Drodzy uczniowie, drodzy wierni,
Znajdujemy się w Oktawie Zesłania Ducha Świętego. Święto to łączy w sobie Stary i Nowy Testament, ponieważ w dzień Zielonych Świątek dane zostały ludziom dwa prawa. Pierwsze, starożytne święto, było wspomnieniem przekazania Mojżeszowi Dziesięciorga Przykazań w pięćdziesiąt dni po uwolnieniu jego ludu z niewoli egipskiej. Bóg wyrył na dwóch kamiennych tablicach Dziesięć Przykazań, dając je ludowi, któremu miał zesłać swego Jedynego Syna, naszego Pana Jezusa Chrystusa. Z kolei Zbawiciel, wypełniwszy wolę Ojca i wstąpiwszy do Nieba, zesłał nam Ducha Świętego, będącego Nowym Prawem.

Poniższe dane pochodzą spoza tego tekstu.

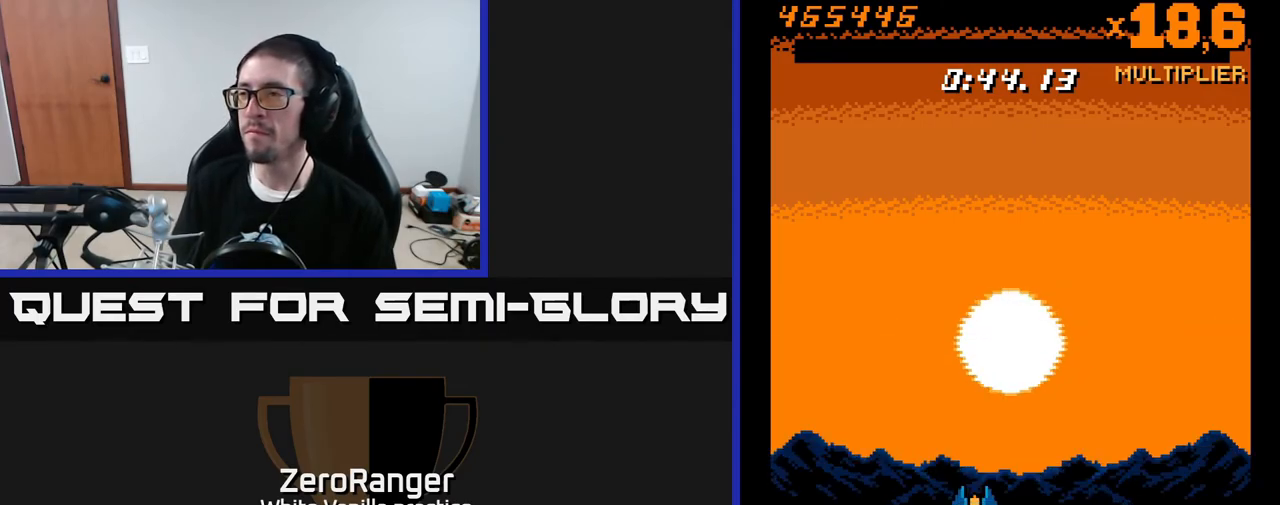
{"buttons": ["L2", "DPAD_UP"], "right_stick": "center", "events": [[233, "DPAD_RIGHT", "down"], [300, "L2", "down"], [317, "DPAD_RIGHT", "up"], [333, "DPAD_UP", "down"]]}
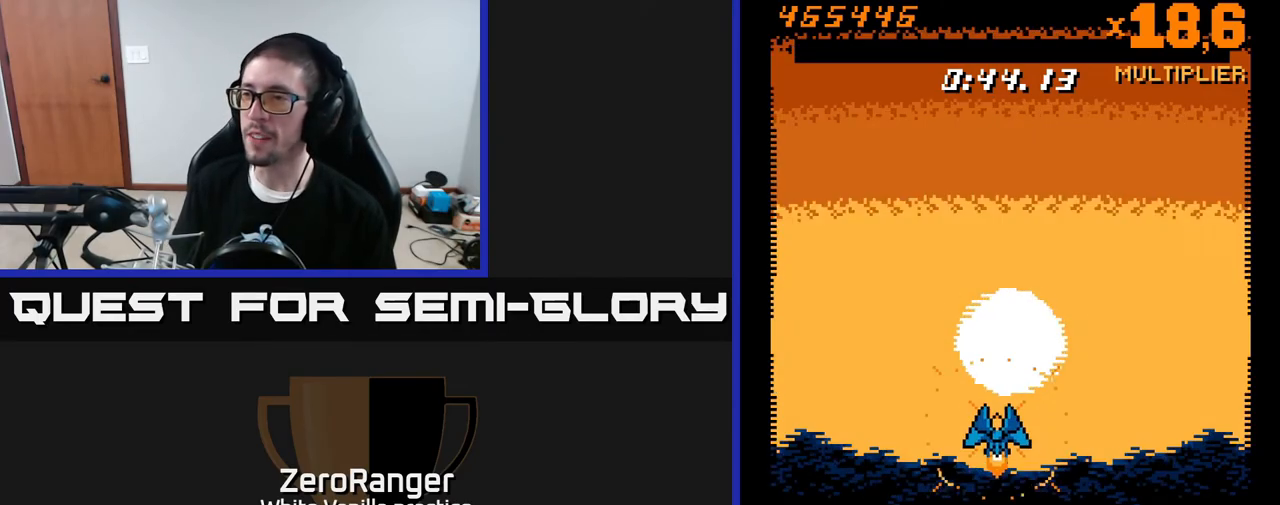
{"buttons": ["L2", "DPAD_UP", "DPAD_RIGHT"], "right_stick": "center", "events": [[433, "DPAD_RIGHT", "down"]]}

Podczas gdy Stare Prawo wyryte zostało na kamiennych tablicach, Nowe zapisane zostało w naszych sercach przez łaskę płynącą od Ducha Świętego. Podczas gdy Stare Prawo zawierało przepisy mówiące, czego należy unikać, Nowe zawiera się w istocie w nakazie pochodzącym od Zbawiciela: „Bądźcie doskonali, jako i Ojciec wasz niebieski doskonały jest” (Mt 5,48). Stare Prawo było, jak mówi święty Paweł, prawem śmierci, uśmiercającym pożądliwości w naszych członkach, podczas gdy Nowe Prawo jest prawem życia, udoskonalającym i uszlachetniającym nas przez łaskę. W Nowym Prawie Chrystus Pan nie tylko nakazuje, nie tylko pokazuje nam pod sankcją przepisów co mamy czynić. On sam staje się Prawem, duchem ożywiającym wszystkie nasze uczynki, kiedy jesteśmy w stanie łaski. Gdy poprzez łaskę stajemy się dziećmi Bożymi, poruszani jesteśmy przez to samo prawo, które kierowało uczynkami Zbawiciela. Jak mówi święty Paweł: „A ponieważ jesteście synami, posłał Bóg Ducha Syna swego do serc waszych, wołającego: Abba, Ojcze” (Gal 4,6). Duch Święty został nam dany, ponieważ to On jest Duchem naszego Pana Jezusa Chrystusa (Rz 8,15), który daje świadectwo o Zbawicielu ożywiając poprzez łaskę wszystkie nasze uczynki (J 15,26).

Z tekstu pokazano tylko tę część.